We (being very English) often frown on ambition. Centuries of terribly polite censure have curbed our creativity but digitally-networked borderless freedoms cannot now be denied.  Empowerment (the need for it) has wrong-footed those once-great institutions that presume they know best. Who needs all that bandwidth?   What for, exactly? The defence of their comfortable market borders gets in the way of ideas flow – the brick walls can but delay their decay.

So why not? Why not demand a Gigabit? Why stick at home when your partner’s work is far away. Go with him and let the global network handle your usual work-flow. Why return home and only then shop for food when it could have been pre-ordered online from your hotel bed on the far side of the world? It needs only the very real experience of a three-way Skype call with callers in Hampshire, a colleague now in Argentina and a customer in his car somewhere on the M6 to prove the point that, increasingly, borders are meaning less.

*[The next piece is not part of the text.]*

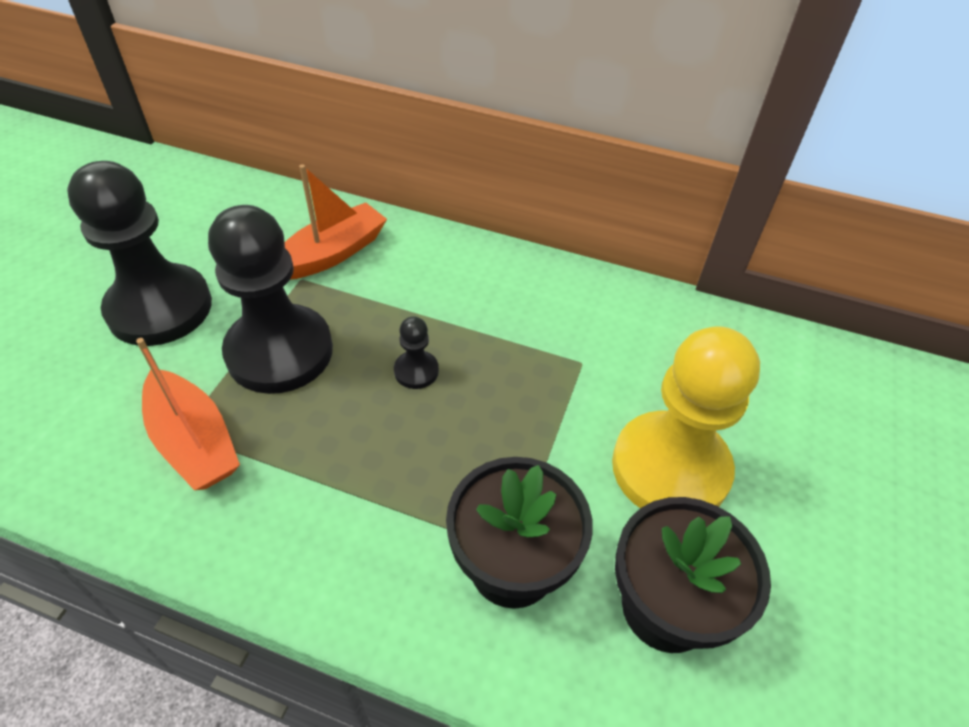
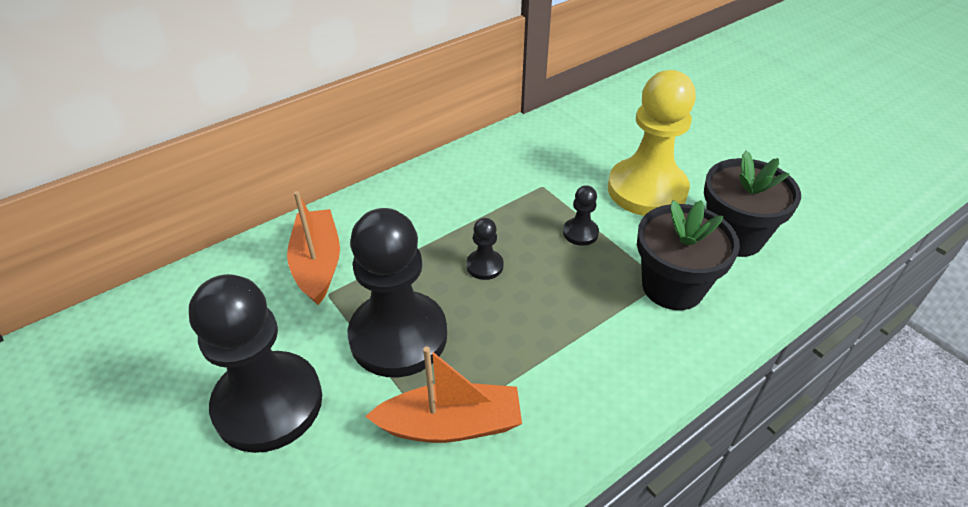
camera: 55 degrees left, 5 degrees down
none -> black pawn [563,185,599,246]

Can we manage without borders? In work, in life and in politics we have little or no choice. Ring-fenced isolationism will not (cannot) relieve any of us from responsibility. The best that management can muster is to invest time and effort in avoidance of unexpected consequences and not inadvertently trigger catastrophic outcomes – like civil wars. A bit of forward planning might help. Will the economic decline of London be stalled by a fully-fibred future? Are we, in Europe, ready for a great American exodus if Trump triumphs?

So, yes we need some borders and others we need to relax. A single market across Europe is brilliant. Greater devolution of central authority to Manchester can be empowering – if you trust in the mayor’s capacity to manage.  Localism with expansive freedoms will always contend with the average central reductionist.  Maybe, one day, someone, most probably some uncouth little chap, most probably from some distant place via an online device and twitter, will point out that some wee emperor is nae wearing any clues – and the whole world will once again collapse in a sea of irreverent laughter and/or tears.   Dougal will shake his head, sorrowfully, and say ‘what a way to run a country’ and the credits will roll – leastways for one last time.

Managements Sans Frontières?  We should follow where the angels have dared to tread – beyond the borders of your mind.   If you stretch the imagination it rarely goes back to its original shape.